* _Given task_
Carry the account of a 1989 trip through the Soviet Union forward from its last sentence, writing the passage that comes next.

* _Quoted text_
Chances are I’ll never return to Russia, the country formerly known as the Soviet Union, where I spent twenty-eight days in June of 1989, a quarter of a century ago and counting. I didn’t realize it at the time, but I was taking a last peek at an empire on the brink of collapse, and indeed I didn’t experience the police state I thought I’d encounter. My naive expectation was that the KGB would sweep down on jaywalkers and haul them off to some gulag in Irkutsk, but what I found instead were swarms of black-marketers openly operating everywhere I wandered, exchanging money or swapping a Soviet flag for a pair of blue jeans or sunglasses.
During a long sunshiny night on the Gulf of Finland, just west of Leningrad, an East German tourist pulled a knife on me. I had knocked on the door of his room where five men were bellowing patriotic songs at 3 AM. At first, the knife-wielder and his non-English speaking compatriots invited me in to share beer and sausage, but after I communicated that I was from the US, one pulled out a knife. The others quickly quieted him and produced snapshots of their children to establish our brotherhood. I didn’t carry photos of my own boys who were five and four at the time and would have appreciably “aged” when I would see them next.
I was one of four chaperones in charge of twenty high school students and two college freshmen. It was a frenetic trip that took us from Leningrad to Moscow to Siberia, then westward down through Uzbekistan, Kazakhstan, Soviet Georgia, then finally back to Moscow. However, it was Leningrad — now St. Petersburg — the setting of Crime and Punishment — that was the most surreal.
Criss-crossed with canals, Leningrad was a beautiful city of 18th century pastel-colored buildings (and, of course, so is St. Petersburg today). However, back then, its citizens were the most morose human beings I’ve ever encountered. To a man and woman (I don’t remember seeing any children), they shuffled along wearing expressions of total, abject despair. Even on the two-story escalators leading to and from the gorgeous subway stations, lovers who faced each other holding both hands wore the expressions of people about to be taken away to be shot.

Extracted records
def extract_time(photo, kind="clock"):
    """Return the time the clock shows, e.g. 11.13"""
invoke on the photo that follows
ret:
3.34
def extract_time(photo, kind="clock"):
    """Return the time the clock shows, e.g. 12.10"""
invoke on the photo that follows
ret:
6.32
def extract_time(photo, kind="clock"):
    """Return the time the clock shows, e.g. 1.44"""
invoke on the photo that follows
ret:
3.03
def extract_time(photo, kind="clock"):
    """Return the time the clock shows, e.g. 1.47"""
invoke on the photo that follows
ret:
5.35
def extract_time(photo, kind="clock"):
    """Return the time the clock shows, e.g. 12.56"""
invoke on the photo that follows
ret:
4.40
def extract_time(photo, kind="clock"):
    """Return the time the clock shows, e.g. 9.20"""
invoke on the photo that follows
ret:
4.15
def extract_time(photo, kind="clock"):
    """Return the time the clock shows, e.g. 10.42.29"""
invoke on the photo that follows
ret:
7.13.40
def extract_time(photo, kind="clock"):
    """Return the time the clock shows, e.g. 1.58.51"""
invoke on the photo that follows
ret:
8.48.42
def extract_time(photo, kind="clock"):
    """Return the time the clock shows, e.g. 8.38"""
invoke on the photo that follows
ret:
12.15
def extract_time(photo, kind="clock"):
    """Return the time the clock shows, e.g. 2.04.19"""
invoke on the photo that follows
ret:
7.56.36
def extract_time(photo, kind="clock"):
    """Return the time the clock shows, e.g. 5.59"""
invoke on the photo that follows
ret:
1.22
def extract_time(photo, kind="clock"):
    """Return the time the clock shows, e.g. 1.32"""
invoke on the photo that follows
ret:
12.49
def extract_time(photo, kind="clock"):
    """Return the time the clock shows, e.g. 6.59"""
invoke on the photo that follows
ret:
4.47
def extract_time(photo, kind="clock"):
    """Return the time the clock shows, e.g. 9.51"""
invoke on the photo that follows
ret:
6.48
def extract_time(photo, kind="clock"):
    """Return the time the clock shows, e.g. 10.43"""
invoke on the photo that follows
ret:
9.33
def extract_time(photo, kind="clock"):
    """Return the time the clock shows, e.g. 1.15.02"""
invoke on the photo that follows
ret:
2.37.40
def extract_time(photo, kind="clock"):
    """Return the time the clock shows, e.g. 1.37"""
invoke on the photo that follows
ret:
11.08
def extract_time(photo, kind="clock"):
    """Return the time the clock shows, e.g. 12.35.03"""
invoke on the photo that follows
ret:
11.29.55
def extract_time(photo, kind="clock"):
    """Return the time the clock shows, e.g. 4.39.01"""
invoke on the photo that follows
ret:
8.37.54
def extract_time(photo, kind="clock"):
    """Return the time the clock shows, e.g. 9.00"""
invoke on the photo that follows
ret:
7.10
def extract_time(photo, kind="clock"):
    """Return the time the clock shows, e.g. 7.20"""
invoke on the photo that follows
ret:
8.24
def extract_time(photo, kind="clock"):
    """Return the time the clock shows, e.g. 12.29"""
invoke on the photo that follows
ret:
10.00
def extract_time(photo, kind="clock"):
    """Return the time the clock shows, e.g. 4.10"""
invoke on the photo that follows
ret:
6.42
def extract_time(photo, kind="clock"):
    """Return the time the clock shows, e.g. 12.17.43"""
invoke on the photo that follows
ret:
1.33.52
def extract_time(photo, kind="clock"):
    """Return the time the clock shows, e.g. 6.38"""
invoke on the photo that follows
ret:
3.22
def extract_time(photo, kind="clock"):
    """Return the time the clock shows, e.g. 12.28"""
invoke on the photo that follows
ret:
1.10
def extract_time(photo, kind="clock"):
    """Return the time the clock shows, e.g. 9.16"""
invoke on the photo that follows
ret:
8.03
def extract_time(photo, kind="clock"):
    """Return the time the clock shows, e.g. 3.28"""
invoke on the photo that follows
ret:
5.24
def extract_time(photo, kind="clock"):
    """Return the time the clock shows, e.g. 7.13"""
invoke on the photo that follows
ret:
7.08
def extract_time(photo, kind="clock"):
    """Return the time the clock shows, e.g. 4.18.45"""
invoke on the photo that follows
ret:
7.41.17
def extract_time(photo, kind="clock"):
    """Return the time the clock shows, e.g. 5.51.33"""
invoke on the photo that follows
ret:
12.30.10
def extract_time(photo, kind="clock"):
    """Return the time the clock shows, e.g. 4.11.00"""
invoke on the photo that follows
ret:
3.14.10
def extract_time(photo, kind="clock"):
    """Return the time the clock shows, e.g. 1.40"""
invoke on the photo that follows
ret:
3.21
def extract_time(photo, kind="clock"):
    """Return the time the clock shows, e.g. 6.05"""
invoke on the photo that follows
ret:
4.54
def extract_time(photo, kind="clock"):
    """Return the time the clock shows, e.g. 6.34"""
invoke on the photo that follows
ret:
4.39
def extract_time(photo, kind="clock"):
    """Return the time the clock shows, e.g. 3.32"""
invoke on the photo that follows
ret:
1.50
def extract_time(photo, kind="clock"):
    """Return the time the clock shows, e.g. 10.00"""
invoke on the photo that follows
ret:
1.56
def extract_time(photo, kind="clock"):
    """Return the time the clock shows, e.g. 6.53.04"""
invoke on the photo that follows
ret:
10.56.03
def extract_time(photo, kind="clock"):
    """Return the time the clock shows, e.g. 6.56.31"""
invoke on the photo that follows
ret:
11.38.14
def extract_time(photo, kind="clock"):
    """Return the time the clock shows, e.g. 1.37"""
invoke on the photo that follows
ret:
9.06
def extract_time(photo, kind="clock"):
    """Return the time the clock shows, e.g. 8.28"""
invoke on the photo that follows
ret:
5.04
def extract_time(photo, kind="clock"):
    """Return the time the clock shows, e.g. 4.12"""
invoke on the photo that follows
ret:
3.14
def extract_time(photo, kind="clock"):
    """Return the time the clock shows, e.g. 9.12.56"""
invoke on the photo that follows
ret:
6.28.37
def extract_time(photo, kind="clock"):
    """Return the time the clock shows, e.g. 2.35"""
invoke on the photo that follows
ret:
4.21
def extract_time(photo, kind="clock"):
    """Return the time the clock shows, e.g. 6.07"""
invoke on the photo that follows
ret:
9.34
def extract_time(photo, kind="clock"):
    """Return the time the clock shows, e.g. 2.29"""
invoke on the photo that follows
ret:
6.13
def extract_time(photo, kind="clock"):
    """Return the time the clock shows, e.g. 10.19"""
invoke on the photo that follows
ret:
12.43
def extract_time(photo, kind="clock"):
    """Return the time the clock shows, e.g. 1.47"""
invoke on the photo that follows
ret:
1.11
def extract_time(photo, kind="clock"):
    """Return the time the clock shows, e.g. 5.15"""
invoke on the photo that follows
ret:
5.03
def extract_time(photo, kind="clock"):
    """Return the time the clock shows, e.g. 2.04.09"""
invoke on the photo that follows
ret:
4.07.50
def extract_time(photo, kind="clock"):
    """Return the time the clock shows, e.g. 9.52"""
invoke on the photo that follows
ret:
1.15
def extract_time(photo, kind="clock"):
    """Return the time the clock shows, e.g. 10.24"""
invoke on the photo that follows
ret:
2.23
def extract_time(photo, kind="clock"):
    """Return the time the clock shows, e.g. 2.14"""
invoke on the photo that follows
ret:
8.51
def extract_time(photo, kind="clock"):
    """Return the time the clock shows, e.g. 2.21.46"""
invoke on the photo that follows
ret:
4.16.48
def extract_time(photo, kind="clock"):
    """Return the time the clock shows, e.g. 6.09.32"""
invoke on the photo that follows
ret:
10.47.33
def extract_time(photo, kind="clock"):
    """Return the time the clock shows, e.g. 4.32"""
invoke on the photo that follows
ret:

* _Output of the task_
In fact, the only time I saw anyone smile was on a city bus. I was by myself and had mastered the arcane procedures of dealing with city transportation. You bought a ticket, an unofficial looking thin sheet of paper, from a machine at the station and then punched it yourself on the bus. However, you didn’t give it to the driver; you just held onto it in perpetuity. In other words, the buses operated on the honor system.
Anyway, I was seated next to a woman whose mien made images of Mary at Golgotha look upbeat in comparison. As we sat there in stony silence — no one conversed with each other — a thin East German tourist, a David Byrne lookalike in a dark suit and skinny tie, boarded with a ticket in his hand. He was as jittery, as nervous as I’ve ever seen anyone in my life. He stood there trembling, turning this way and that, holding the ticket up beseechingly, so I got up and showed him what to do. He punched the ticket, and as I turned around, every single person on the bus hit one sarcastic clap in unison, and on their collective faces a pained smile broke through the ice of their glacial unhappiness. It was as if they had forgotten how to smile, as if they were using muscles unaccustomed to exercise.
Moscow was slightly less Kafkaesque, and the further east you travelled, the happier the citizenry and the better the food. I would never have guessed that Siberia would be more upbeat than Leningrad. The Islamic Republics were interesting (and deafeningly quiet). In a hotel in Samarkand one afternoon, I purchased a two-dollar Heineken and handed the bartender a five in US currency. He handed me a twenty pound British note and some kopecks for change. I tried to explain that it was too much, but he misunderstood and thought I was complaining. I explained the situation to Sasha, our Intourist guide, and he said, “Keep it. These people are pigs.”
So we left Samarkand the next day for Bukkara. At dinner that night, Sasha summoned me and explained that he had just talked on the phone with the bartender from Samarkand who “had tears in his voice, tears in his voice.” Unless I reimbursed the £20, the bartender, a father of five, would lose his job. So, of course, I forked it over, not at all sure Sasha was on the up-and-up.
Our final destination was the Republic of Georgia. Two months before, an anti-Soviet demonstration had been brutally crushed by the Soviet Army in what is now known as the Tbilisi Massacre. Soviet troops were still heavily present. Nevertheless, Georgia was the most pleasant place we encountered. People wore colorful clothes and seemed much more prosperous.
Not surprisingly, I was ever so eager to return home to my family, to sidewalks that didn’t need mowing, to signs sporting the Roman alphabet, to well-stocked grocery stores where you didn’t receive your change in mixed combinations of foreign currencies.
Standing waiting in Heathrow for our London to Washington flight, a student asked me if I’d ever heard of Dizzy Gillespie.
“Of course,” I said.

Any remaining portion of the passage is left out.